I don't think I could have stayed awake. The sensory overload, overstimulation, stress, shock, change, after what he'd been through, I would have been comatose or had a psychotic break or something. I would have shaved his head and it would have taken much longer than a few good meals to fix his nutrition. Please know that I'm not trying to offend you, I'm just thinking what it would be like for me. I know it's your story and as far as this is concerned you are right, I don't meant to be so opinionated. I'm just caught up in the story and sharing everything. I really hope you don't mind ;) I feel like I should mention that the last few chapters have had many more grammatical errors/spelling mistakes than in the first several. I like the time you are taking to build emotion for this part of the story. I agree that it's important. He doesn't know that it's his daughter or wife yet, does he? I mean the reader can tell, even if it doesn't explicitly say. I'm pretty sure it's Evvie... That doctor was mean, SLEEP NOW lol. Wow, can you imagine going missing for 16 years. If being locked away and tortured for that long wasn't enough, add 16 years of all the things you missed. Enough to make anyone beyond depressed and hopeless. That healer is seriously a hot head though, horrible beside manner. Get her out of there! Right!?! Lol. I bet that was a fun bit to write. At least she got what she deserved but WHY was she supposed to stay away, you got me all suspicious now ;) Lol. I've been sitting here trying to remember exactly how the last chapter ended. How they wound up in the hospital and whether or not someone had took care of Marcus Boyle. I can't remember, you switched gears so fast, I got distracted immediately. Nice lol. Now I'm getting the notion that Draco took care of him. But I need to know lol. The thing is though with the whole memory retrieval thing, is that even though he might remember who he is, he hasn't worked through the assured PTSD, fears, depression, anxiety, and years of captivity and torture. He's got a ton more issues to deal with. But you recognize these things I think; his anger for example, you talk about that. And there you have it :) Thanks for the summary!!

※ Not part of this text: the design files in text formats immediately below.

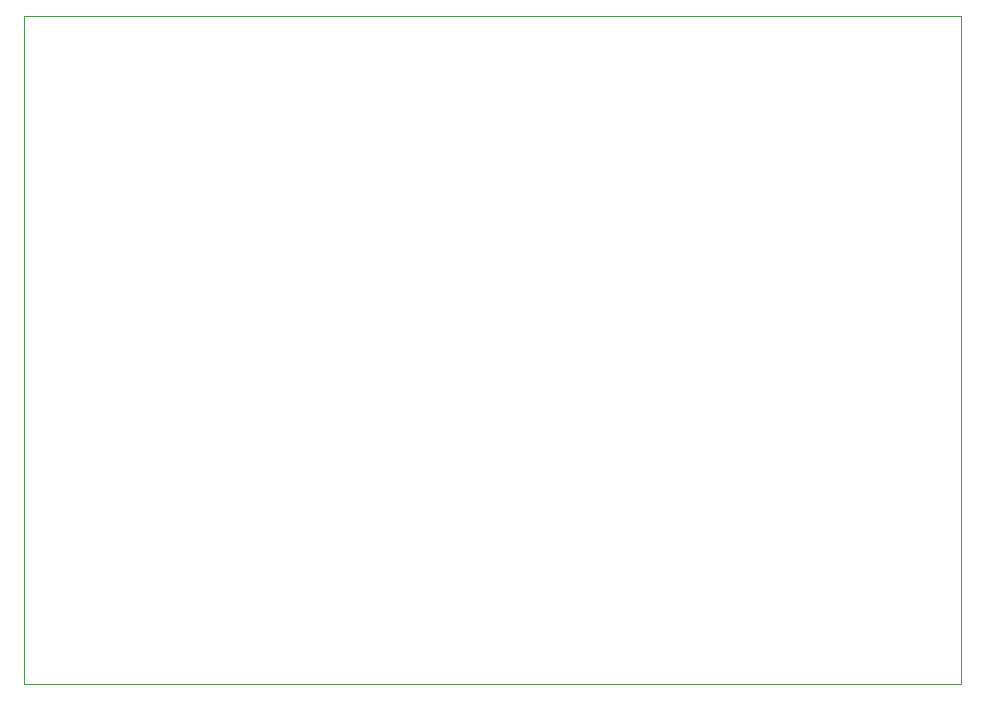
<source format=gbr>
%TF.GenerationSoftware,KiCad,Pcbnew,9.0.0*%
%TF.CreationDate,2025-05-14T15:28:33-04:00*%
%TF.ProjectId,DRAWBRIDGE,44524157-4252-4494-9447-452e6b696361,rev?*%
%TF.SameCoordinates,Original*%
%TF.FileFunction,Profile,NP*%
%FSLAX46Y46*%
G04 Gerber Fmt 4.6, Leading zero omitted, Abs format (unit mm)*
G04 Created by KiCad (PCBNEW 9.0.0) date 2025-05-14 15:28:33*
%MOMM*%
%LPD*%
G01*
G04 APERTURE LIST*
%TA.AperFunction,Profile*%
%ADD10C,0.050000*%
%TD*%
G04 APERTURE END LIST*
D10*
X95250000Y-43815000D02*
X174625000Y-43815000D01*
X174625000Y-100330000D01*
X95250000Y-100330000D01*
X95250000Y-43815000D01*
M02*

</source>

Author's Response: That's alright I won't hold your opinions against you. I think whatever story you read, the further you get into it the more you form your own opinions of what you want to happen and how you feel it will happen, until your view becomes very changed from what the author was expressing.
I apologise for the grammatical errors/spelling mistakes but as I mentioned previously this story had no beta and I am dyslexic so I do often make mistakes and not realise them.
I like to keep things mysterious and messed up. For me, when I read something, the more shrouded in darkness it is the more I enjoy it, so I guess that's why I write that way.
He has the anger and the depression and he's been alone for the majority of those sixteen years but I didn't write him with PTSD in mind.